Without getting into the complexities and problems with the theory, Girard illuminates the cross as an event which radically exposes the shadow side of humanity, uncover our violence hidden beneath religious rhetoric, myths, and rituals. The cross becomes a revelation, an unveiling of our poison in the innocent victim who was strung up on two pieces of wood. The cross exposes to the light our complicity in victimization. Or as the African-American spiritual moans, “Were you there when they crucified my Lord?” and the silent confession must come back: Yes, we were there. In the mob mentality and the cries for blood. We were there. In the blaming and in the projection of our own shadows onto others. In the scapegoating and the drawing of the sword. We were there. In feigned innocence and washed hands. In the denial and betrayal while standing comfortably by a warm fire, or a glowing TV set, forgetting, forgetting that we are disciples of Jesus. We were there in the drama of the cross. Gazing up at last at the venom of our violence…..and the hope of our healing.
There is a healing balm in the cross. And as odd as it may sound to some, there is a glorious side of the cross. That’s why John can speak of the lifting up of the cross as his exaltation. For it is in the event of the cross that our sins, our scapegoating, our complicity in violence were not only exposed, but forgiven. In the cross God transforms death into life, defeat into victory, humiliation into exaltation. In the cross the voice of God speaks through human vocal chords and says, “Forgive them for they know not what they do.” I’m not talking about easy forgiveness or cheap grace, but a change of heart that takes place when, through the splintery cross and the Christ who hangs upon it, we see who we really are and allow God to transform us into who we are supposed to be. An early Jewish targum or commentary on the story of Moses and the serpent on the pole says that it was not just the looking at the serpent that brought healing to the people, but their change of heart. Or should we say there was a “cure of the heart.” The deadly cross offers a healing balm. It is only a cure of the heart that will change the world, that will save the world. Poet Wallace Stevens speaks this truth in earthy images:
It is not enough to cover the rock with leaves.

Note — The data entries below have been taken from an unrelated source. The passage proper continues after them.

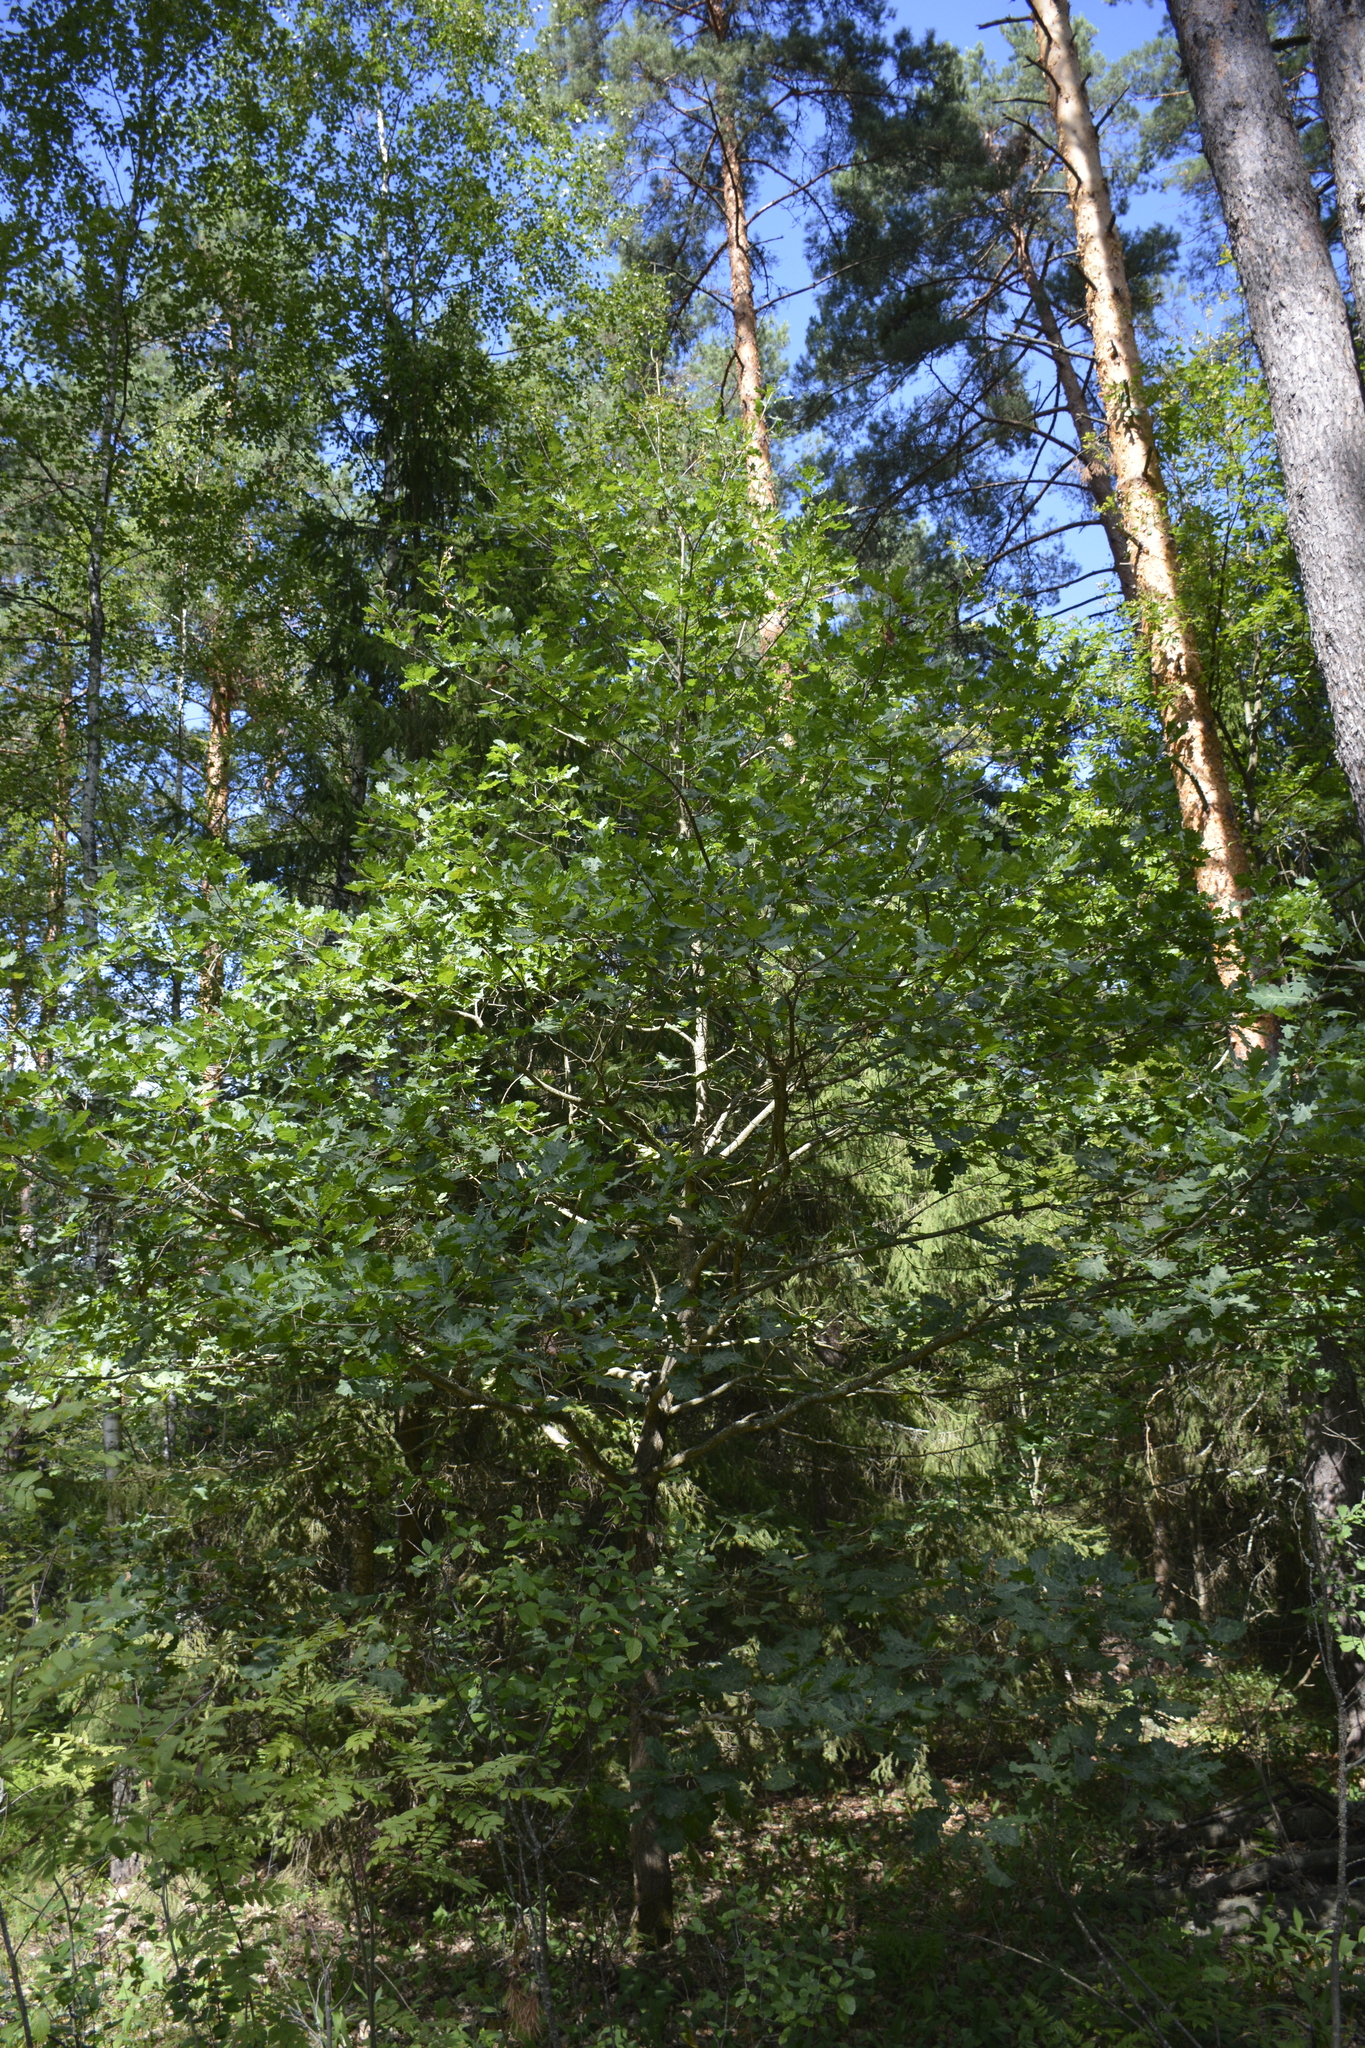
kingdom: Plantae
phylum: Tracheophyta
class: Magnoliopsida
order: Fagales
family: Fagaceae
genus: Quercus
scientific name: Quercus robur
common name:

We must be cured of it by a cure of the ground
Or a cure of ourselves, that is equal to a cure
Of the ground, a cure beyond forgetfulness.
O, to believe that this kind of healing were possible would be life indeed. Where could we look for such life? The kind of life that God has, the kind of life God offers. Eternal life. Life that does not perish or wither. Life that does not demean nor destroy. Life that offers forgiveness and restoration. Life in all its fullness and abundance. Life healed and whole and holy. Paradoxically, life risen from the tomb of death. Where can we find such life? Look. Look. Gaze upon the cross, the healing pole. For just as Moses lifted up the serpent in the wilderness, so must the Child of Humanity be lifted up, so that whoever believes in him may have eternal life.